The two-week acclimation period passed, then another week, then another. With each passing day the instructional lessons became more detailed, more rigid, and more strict. What was a 1 hour informal gathering had now turned into a 2 1/2 hour class taught daily. Each now had a title and corresponding theme. One was called “7 Practices of a Highly Effective Climber”, another “Mountaineers in the Hands of an Angry Mountain”.
Eventually some of the members of the crew became disheartened at the postponements and the increasing fanaticism of the leaders. The mountain grew colder, windier, and more frightening with each passing day. A group of 5 asked a couple of the sherpas to escort them back off the mountain so they could return home. As they began to hike away from the camp and down the glacier they could hear mocking from the distance…something about being quitters, being weak, being lost. From that point on the classes would also contain a section on the failures of back-sliding down the mountain, of sliding down the slippery slope.
There was one young woman in the group, named Amy, who had dreamed of this journey since she was a small child. The walls of her room as a teenager were filled with posters of Everest. As an adult her coffee table had been littered with mountaineering magazines for years. She had taken smaller journeys across many of North America’s most famous peaks. When she heard of this expedition Amy had convinced her fiance, Brian, to take this trip with her. Brian had not dreamed of this trip since childhood, but Amy’s enthusiasm proved quite contagious.
Now she was forced to sit impatiently on the side of the mountain, so close…and so far away. To Amy, the classes being taught each day were little more than pep talks and repetition of lessons she had learned years earlier. She began skipping the lectures, instead venturing to nearby camps to express her vexation. She dared not speak her doubts and frustrations among her own team lest they shame her for being on the verge of the slippery slope.
Eventually the quicksand of this base camp became overwhelming for Amy. She had been thinking about turning back, going back home to return later. There was one particular group she had been venting to for the past couple days. When she told them that she was thinking about leaving they offered to let her join their expedition. Upon hearing the invitation Amy glowed.
She quickly rushed back to Brian and told him they finally had a way to continue on their journey. Brian was hesitant. He wanted to join Amy and this new team, but the training was echoing through his thoughts. The other groups are “unsafe”, “unreliable”…how could he put himself and Amy at such risk?
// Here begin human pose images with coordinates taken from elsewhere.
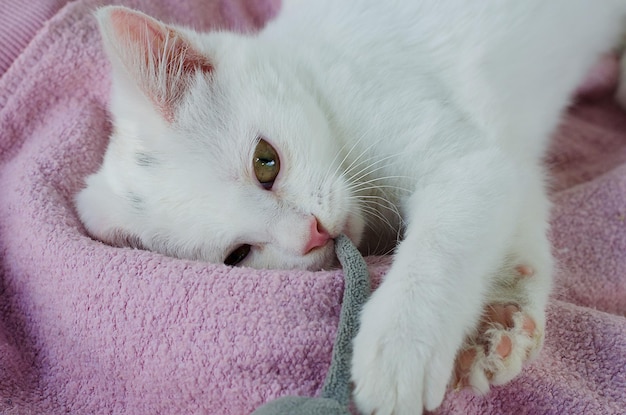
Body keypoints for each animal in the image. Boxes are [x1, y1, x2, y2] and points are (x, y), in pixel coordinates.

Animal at [75, 1, 624, 414]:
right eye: (238, 255)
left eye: (265, 162)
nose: (311, 232)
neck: (325, 94)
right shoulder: (505, 164)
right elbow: (520, 207)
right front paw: (501, 320)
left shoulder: (468, 159)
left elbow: (446, 239)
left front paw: (400, 346)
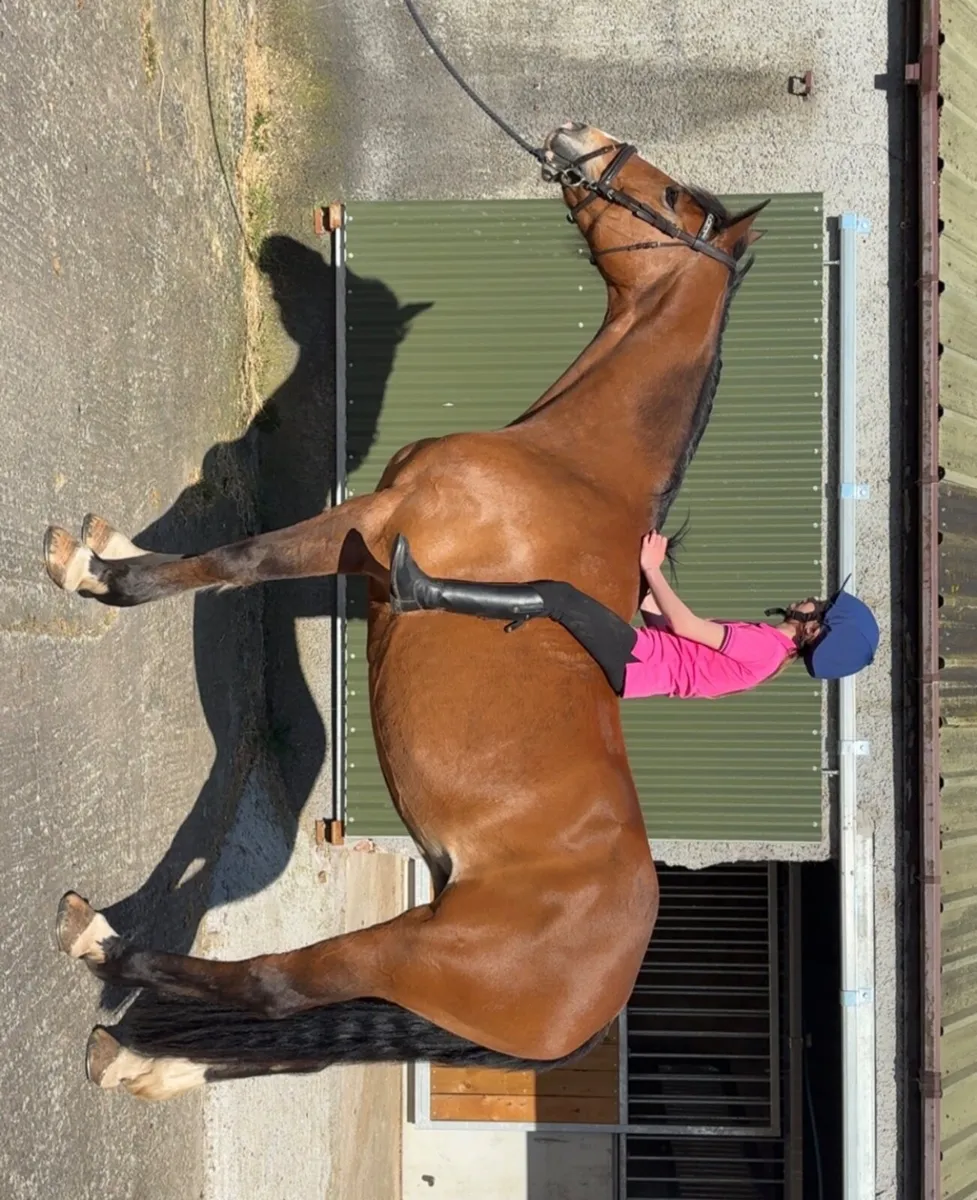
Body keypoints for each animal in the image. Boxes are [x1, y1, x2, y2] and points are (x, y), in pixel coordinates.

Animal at [45, 122, 766, 1100]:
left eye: (676, 198)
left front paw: (94, 575)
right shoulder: (368, 554)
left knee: (271, 988)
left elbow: (236, 560)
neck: (574, 467)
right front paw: (109, 548)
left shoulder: (370, 525)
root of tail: (599, 1007)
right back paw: (140, 1060)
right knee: (288, 1041)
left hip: (398, 953)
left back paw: (104, 945)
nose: (581, 138)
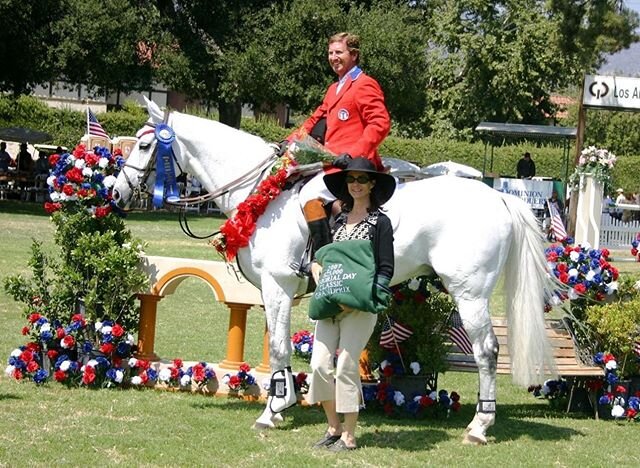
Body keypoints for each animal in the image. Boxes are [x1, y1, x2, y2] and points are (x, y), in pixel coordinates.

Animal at [114, 98, 556, 442]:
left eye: (144, 144)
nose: (117, 192)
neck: (262, 196)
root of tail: (499, 197)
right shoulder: (275, 291)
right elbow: (278, 344)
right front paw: (285, 401)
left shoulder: (277, 285)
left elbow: (279, 346)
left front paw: (273, 411)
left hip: (470, 293)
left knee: (487, 352)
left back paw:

And of course he knew the shaming would be imminent. He certainly didn’t want to be a back-slider.
There was one thing, though, that he felt more strongly than any of those fears. He wanted Amy to be happy. Brian told Amy he would love to join her and the new climbing team she had found. As they packed their gear some concerned companions came by to convince them that they should not leave. They expressed that they were worried for their safety. Brian and Amy thanked them for their concern but also conveyed that they were going to continue the climb and didn’t believe they could do that with the original expedition.
As they finally began their long-awaited trek out of the base camp they could hear murmurs behind them. The words they had expected finally came as somebody mentioned the “slippery slope” Amy and Brian were on. They smiled at each other because now they knew that not all slippery slopes are a descent…some are a long, hard climb towards your dream.